WHAT TO DO: Reproduce the listing below, swapping each "common name" for "vernacular name" and keeping every other part the same.

(Dataset entries)
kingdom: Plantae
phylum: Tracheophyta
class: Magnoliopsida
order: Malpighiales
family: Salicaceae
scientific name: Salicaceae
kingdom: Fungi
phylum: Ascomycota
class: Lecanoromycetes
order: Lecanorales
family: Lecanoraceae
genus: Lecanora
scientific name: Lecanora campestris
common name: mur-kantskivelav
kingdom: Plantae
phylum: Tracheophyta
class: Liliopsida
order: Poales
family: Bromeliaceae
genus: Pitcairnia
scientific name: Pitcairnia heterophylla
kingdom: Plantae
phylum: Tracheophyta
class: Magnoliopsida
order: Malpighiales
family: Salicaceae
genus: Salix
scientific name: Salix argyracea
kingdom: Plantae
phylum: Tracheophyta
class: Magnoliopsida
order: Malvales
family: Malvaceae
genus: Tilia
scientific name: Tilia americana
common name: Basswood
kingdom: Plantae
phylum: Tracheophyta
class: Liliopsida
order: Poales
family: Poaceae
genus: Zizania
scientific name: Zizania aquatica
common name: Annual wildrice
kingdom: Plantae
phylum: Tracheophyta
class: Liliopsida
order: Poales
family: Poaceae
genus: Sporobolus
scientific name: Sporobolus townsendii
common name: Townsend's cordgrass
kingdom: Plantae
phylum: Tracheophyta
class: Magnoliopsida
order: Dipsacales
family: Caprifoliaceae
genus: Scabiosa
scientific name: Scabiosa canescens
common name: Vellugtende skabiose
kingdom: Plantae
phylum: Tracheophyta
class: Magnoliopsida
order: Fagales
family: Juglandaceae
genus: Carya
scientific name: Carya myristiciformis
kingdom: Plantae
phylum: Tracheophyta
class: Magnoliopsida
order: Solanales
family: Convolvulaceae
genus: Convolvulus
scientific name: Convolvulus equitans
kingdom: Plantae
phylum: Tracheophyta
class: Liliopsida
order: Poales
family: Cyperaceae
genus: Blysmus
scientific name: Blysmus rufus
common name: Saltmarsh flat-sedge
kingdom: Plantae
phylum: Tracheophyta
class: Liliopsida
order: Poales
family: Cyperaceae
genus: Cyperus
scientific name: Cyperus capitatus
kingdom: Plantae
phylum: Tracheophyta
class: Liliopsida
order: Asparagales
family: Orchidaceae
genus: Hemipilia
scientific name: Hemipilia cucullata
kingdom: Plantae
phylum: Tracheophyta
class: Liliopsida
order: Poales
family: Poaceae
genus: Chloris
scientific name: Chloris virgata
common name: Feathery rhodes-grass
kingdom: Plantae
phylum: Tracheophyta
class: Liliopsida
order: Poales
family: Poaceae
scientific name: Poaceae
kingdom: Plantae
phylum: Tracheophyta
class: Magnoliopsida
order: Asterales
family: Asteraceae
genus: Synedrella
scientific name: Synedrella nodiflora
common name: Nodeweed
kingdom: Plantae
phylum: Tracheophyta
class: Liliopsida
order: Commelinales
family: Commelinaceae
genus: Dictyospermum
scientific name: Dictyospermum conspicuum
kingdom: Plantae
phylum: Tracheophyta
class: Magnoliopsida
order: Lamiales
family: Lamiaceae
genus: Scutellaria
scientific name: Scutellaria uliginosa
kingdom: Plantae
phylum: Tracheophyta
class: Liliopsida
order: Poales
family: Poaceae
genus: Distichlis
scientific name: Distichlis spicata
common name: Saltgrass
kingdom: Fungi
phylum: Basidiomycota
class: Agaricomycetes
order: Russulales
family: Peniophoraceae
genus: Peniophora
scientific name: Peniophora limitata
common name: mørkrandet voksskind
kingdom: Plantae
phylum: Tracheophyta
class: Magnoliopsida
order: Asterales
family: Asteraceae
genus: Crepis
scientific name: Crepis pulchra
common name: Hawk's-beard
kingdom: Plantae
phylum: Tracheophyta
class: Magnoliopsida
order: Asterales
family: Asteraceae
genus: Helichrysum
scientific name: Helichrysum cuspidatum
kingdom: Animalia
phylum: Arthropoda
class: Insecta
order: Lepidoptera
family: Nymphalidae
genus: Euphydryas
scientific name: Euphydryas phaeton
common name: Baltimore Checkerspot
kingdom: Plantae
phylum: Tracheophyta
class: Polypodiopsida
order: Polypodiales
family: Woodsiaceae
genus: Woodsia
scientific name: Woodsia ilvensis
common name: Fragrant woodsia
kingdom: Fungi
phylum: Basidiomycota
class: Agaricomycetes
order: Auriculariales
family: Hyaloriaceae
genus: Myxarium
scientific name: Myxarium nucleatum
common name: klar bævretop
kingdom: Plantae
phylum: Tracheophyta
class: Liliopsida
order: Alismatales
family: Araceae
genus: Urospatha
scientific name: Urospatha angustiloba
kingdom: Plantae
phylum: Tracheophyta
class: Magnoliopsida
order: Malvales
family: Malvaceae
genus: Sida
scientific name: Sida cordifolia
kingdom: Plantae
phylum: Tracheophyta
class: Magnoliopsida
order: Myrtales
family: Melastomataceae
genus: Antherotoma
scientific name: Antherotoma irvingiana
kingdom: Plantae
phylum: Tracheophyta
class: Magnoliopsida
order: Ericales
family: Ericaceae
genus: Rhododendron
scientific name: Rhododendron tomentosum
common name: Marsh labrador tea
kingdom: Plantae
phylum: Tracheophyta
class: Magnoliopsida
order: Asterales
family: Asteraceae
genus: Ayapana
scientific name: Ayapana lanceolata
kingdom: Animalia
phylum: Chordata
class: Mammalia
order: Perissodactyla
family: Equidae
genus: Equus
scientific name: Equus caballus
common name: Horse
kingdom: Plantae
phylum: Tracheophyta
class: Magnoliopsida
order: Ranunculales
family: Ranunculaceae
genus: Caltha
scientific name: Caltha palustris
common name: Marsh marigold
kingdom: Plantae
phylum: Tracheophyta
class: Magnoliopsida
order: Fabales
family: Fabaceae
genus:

FINISHED TASK:
kingdom: Plantae
phylum: Tracheophyta
class: Magnoliopsida
order: Malpighiales
family: Salicaceae
scientific name: Salicaceae
kingdom: Fungi
phylum: Ascomycota
class: Lecanoromycetes
order: Lecanorales
family: Lecanoraceae
genus: Lecanora
scientific name: Lecanora campestris
vernacular name: mur-kantskivelav
kingdom: Plantae
phylum: Tracheophyta
class: Liliopsida
order: Poales
family: Bromeliaceae
genus: Pitcairnia
scientific name: Pitcairnia heterophylla
kingdom: Plantae
phylum: Tracheophyta
class: Magnoliopsida
order: Malpighiales
family: Salicaceae
genus: Salix
scientific name: Salix argyracea
kingdom: Plantae
phylum: Tracheophyta
class: Magnoliopsida
order: Malvales
family: Malvaceae
genus: Tilia
scientific name: Tilia americana
vernacular name: Basswood
kingdom: Plantae
phylum: Tracheophyta
class: Liliopsida
order: Poales
family: Poaceae
genus: Zizania
scientific name: Zizania aquatica
vernacular name: Annual wildrice
kingdom: Plantae
phylum: Tracheophyta
class: Liliopsida
order: Poales
family: Poaceae
genus: Sporobolus
scientific name: Sporobolus townsendii
vernacular name: Townsend's cordgrass
kingdom: Plantae
phylum: Tracheophyta
class: Magnoliopsida
order: Dipsacales
family: Caprifoliaceae
genus: Scabiosa
scientific name: Scabiosa canescens
vernacular name: Vellugtende skabiose
kingdom: Plantae
phylum: Tracheophyta
class: Magnoliopsida
order: Fagales
family: Juglandaceae
genus: Carya
scientific name: Carya myristiciformis
kingdom: Plantae
phylum: Tracheophyta
class: Magnoliopsida
order: Solanales
family: Convolvulaceae
genus: Convolvulus
scientific name: Convolvulus equitans
kingdom: Plantae
phylum: Tracheophyta
class: Liliopsida
order: Poales
family: Cyperaceae
genus: Blysmus
scientific name: Blysmus rufus
vernacular name: Saltmarsh flat-sedge
kingdom: Plantae
phylum: Tracheophyta
class: Liliopsida
order: Poales
family: Cyperaceae
genus: Cyperus
scientific name: Cyperus capitatus
kingdom: Plantae
phylum: Tracheophyta
class: Liliopsida
order: Asparagales
family: Orchidaceae
genus: Hemipilia
scientific name: Hemipilia cucullata
kingdom: Plantae
phylum: Tracheophyta
class: Liliopsida
order: Poales
family: Poaceae
genus: Chloris
scientific name: Chloris virgata
vernacular name: Feathery rhodes-grass
kingdom: Plantae
phylum: Tracheophyta
class: Liliopsida
order: Poales
family: Poaceae
scientific name: Poaceae
kingdom: Plantae
phylum: Tracheophyta
class: Magnoliopsida
order: Asterales
family: Asteraceae
genus: Synedrella
scientific name: Synedrella nodiflora
vernacular name: Nodeweed
kingdom: Plantae
phylum: Tracheophyta
class: Liliopsida
order: Commelinales
family: Commelinaceae
genus: Dictyospermum
scientific name: Dictyospermum conspicuum
kingdom: Plantae
phylum: Tracheophyta
class: Magnoliopsida
order: Lamiales
family: Lamiaceae
genus: Scutellaria
scientific name: Scutellaria uliginosa
kingdom: Plantae
phylum: Tracheophyta
class: Liliopsida
order: Poales
family: Poaceae
genus: Distichlis
scientific name: Distichlis spicata
vernacular name: Saltgrass
kingdom: Fungi
phylum: Basidiomycota
class: Agaricomycetes
order: Russulales
family: Peniophoraceae
genus: Peniophora
scientific name: Peniophora limitata
vernacular name: mørkrandet voksskind
kingdom: Plantae
phylum: Tracheophyta
class: Magnoliopsida
order: Asterales
family: Asteraceae
genus: Crepis
scientific name: Crepis pulchra
vernacular name: Hawk's-beard
kingdom: Plantae
phylum: Tracheophyta
class: Magnoliopsida
order: Asterales
family: Asteraceae
genus: Helichrysum
scientific name: Helichrysum cuspidatum
kingdom: Animalia
phylum: Arthropoda
class: Insecta
order: Lepidoptera
family: Nymphalidae
genus: Euphydryas
scientific name: Euphydryas phaeton
vernacular name: Baltimore Checkerspot
kingdom: Plantae
phylum: Tracheophyta
class: Polypodiopsida
order: Polypodiales
family: Woodsiaceae
genus: Woodsia
scientific name: Woodsia ilvensis
vernacular name: Fragrant woodsia
kingdom: Fungi
phylum: Basidiomycota
class: Agaricomycetes
order: Auriculariales
family: Hyaloriaceae
genus: Myxarium
scientific name: Myxarium nucleatum
vernacular name: klar bævretop
kingdom: Plantae
phylum: Tracheophyta
class: Liliopsida
order: Alismatales
family: Araceae
genus: Urospatha
scientific name: Urospatha angustiloba
kingdom: Plantae
phylum: Tracheophyta
class: Magnoliopsida
order: Malvales
family: Malvaceae
genus: Sida
scientific name: Sida cordifolia
kingdom: Plantae
phylum: Tracheophyta
class: Magnoliopsida
order: Myrtales
family: Melastomataceae
genus: Antherotoma
scientific name: Antherotoma irvingiana
kingdom: Plantae
phylum: Tracheophyta
class: Magnoliopsida
order: Ericales
family: Ericaceae
genus: Rhododendron
scientific name: Rhododendron tomentosum
vernacular name: Marsh labrador tea
kingdom: Plantae
phylum: Tracheophyta
class: Magnoliopsida
order: Asterales
family: Asteraceae
genus: Ayapana
scientific name: Ayapana lanceolata
kingdom: Animalia
phylum: Chordata
class: Mammalia
order: Perissodactyla
family: Equidae
genus: Equus
scientific name: Equus caballus
vernacular name: Horse
kingdom: Plantae
phylum: Tracheophyta
class: Magnoliopsida
order: Ranunculales
family: Ranunculaceae
genus: Caltha
scientific name: Caltha palustris
vernacular name: Marsh marigold
kingdom: Plantae
phylum: Tracheophyta
class: Magnoliopsida
order: Fabales
family: Fabaceae
genus:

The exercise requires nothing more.